Gross Domestic Product (GDP) contracted by 1.9 per cent in the first quarter of 2009. Hotels, restaurants, transport, storage and business services all fell in terms of output in the 3 months to February this year.

And yet I look at my share portfolio and it has risen – significantly - in recent weeks. April was the best month for the FTSE 100 in six years, and the media are reporting that we are now officially in a bull market having risen more than 20% from the recent lows in March.

All of which leads me to one question. Are we experiencing a ‘W’, a ‘U’, a ‘V’ or even an ‘L?’ Are we positively talking our way out of things or is the widely derided ‘global rescue package’ actually working? Should I capitalise on my short-term gains and hope the markets plummet over the summer, or should I wait and keep my fingers crossed that stocks keep slowly rising back up?

To be honest, it doesn’t really matter that much – this is just a bit of fun for me. But for the estimated 1 million Britons that are due to retire this year, the answer to this question has a profound impact on the rest of their lives. The new guidance and information opportunities suggested as part of the Thorenson Review will help. But perhaps our thinking should be more profound than this. Perhaps we should stop thinking about equities being the investment vehicle for mainstream retail products and look to alternatives?

Meg Steele
Client Services Director

Tuesday, 5 May 2009

Another retailer banking on finance in the future

Following on from our previous piece and the obvious move of Tesco to become a fully regulated bank after a decade of white labelling other companies products. We now hear that another High Street retailer is likely to follow suit.

Boots the high street peddler of cough syrup, toothbrushes and beauty products has announced it’s considering a regulatory status and selling personal banking products throughout it’s 2600 chemists and retail stores.

This begs the question just why do these business believe that they have the credibility, and what it takes to offer an overpriced current account and a second rate customer experience!

Well in fact they don’t, what they do have however, is an understanding of the imperatives that drive commodity purchases and a depth of knowledge about creating a great customer experience. That and of course they have the experience of using them in both the real and virtual world.

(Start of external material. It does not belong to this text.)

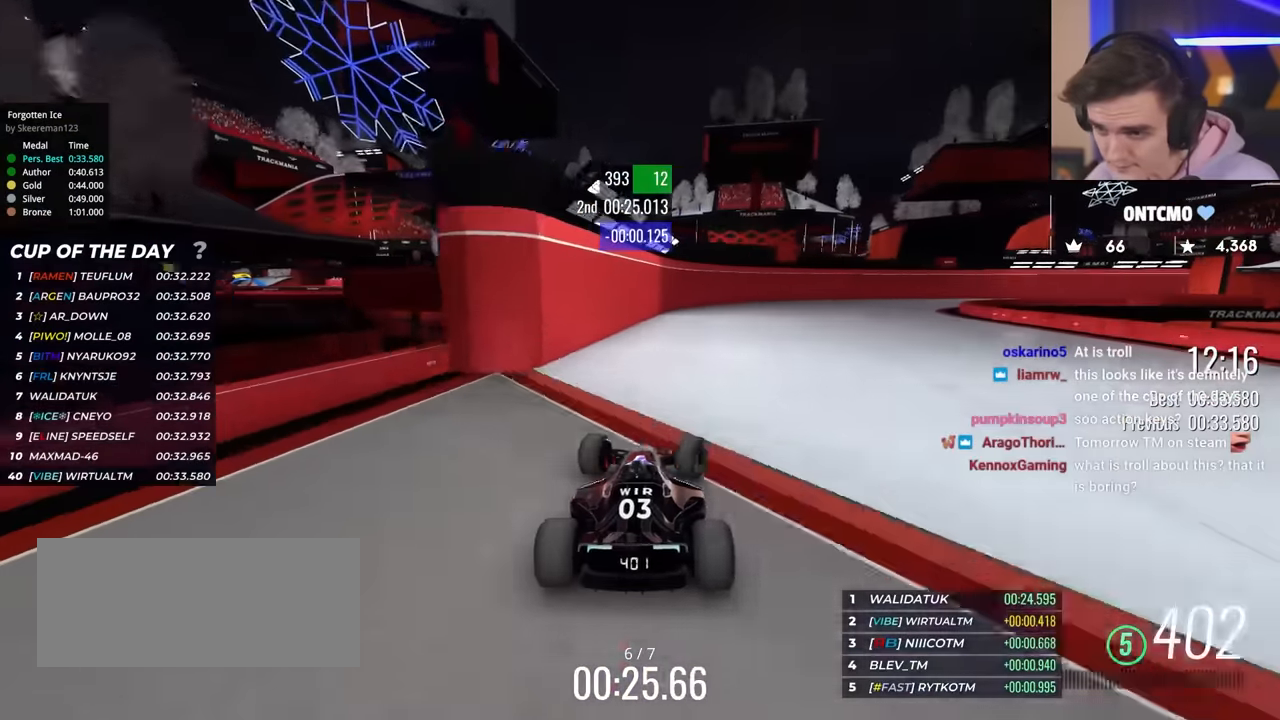
{"keys": ["up"], "events": [[84, "right", "up"], [134, "left", "down"], [234, "left", "up"]]}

For many years Financial Service brands have used affinity deals with retailers and other brands in their pursuit of new customers, mainly because they found it difficult to travel across the emotional gap between their businesses and what their prospects valued and desired.

What they didn’t realise in undertaking this strategy is that in so doing they transferred all of their expertise, knowledge and credibility to their affinity partners, who while happy in the short term to share revenue streams, ultimately gained a longer term prize of being recognised as a capable financial provider.

This of course has all come at a time when consumer trust and belief in the financial institutions they grew up with has been shaken to the core, with the nationalisation and collapse of the Banking sector.

So while the retailers of today who are looking at the banks of tomorrow should have a lasting gratitude to organisations such as MBNA. Perhaps it’s time for the Banks of today to really sit up and take notice of what will become of retail in the future.

Ps. You might also find it slightly ironic that MBNA was set up in a Newark, Delaware supermarket, just goes to prove, what goes around, comes around.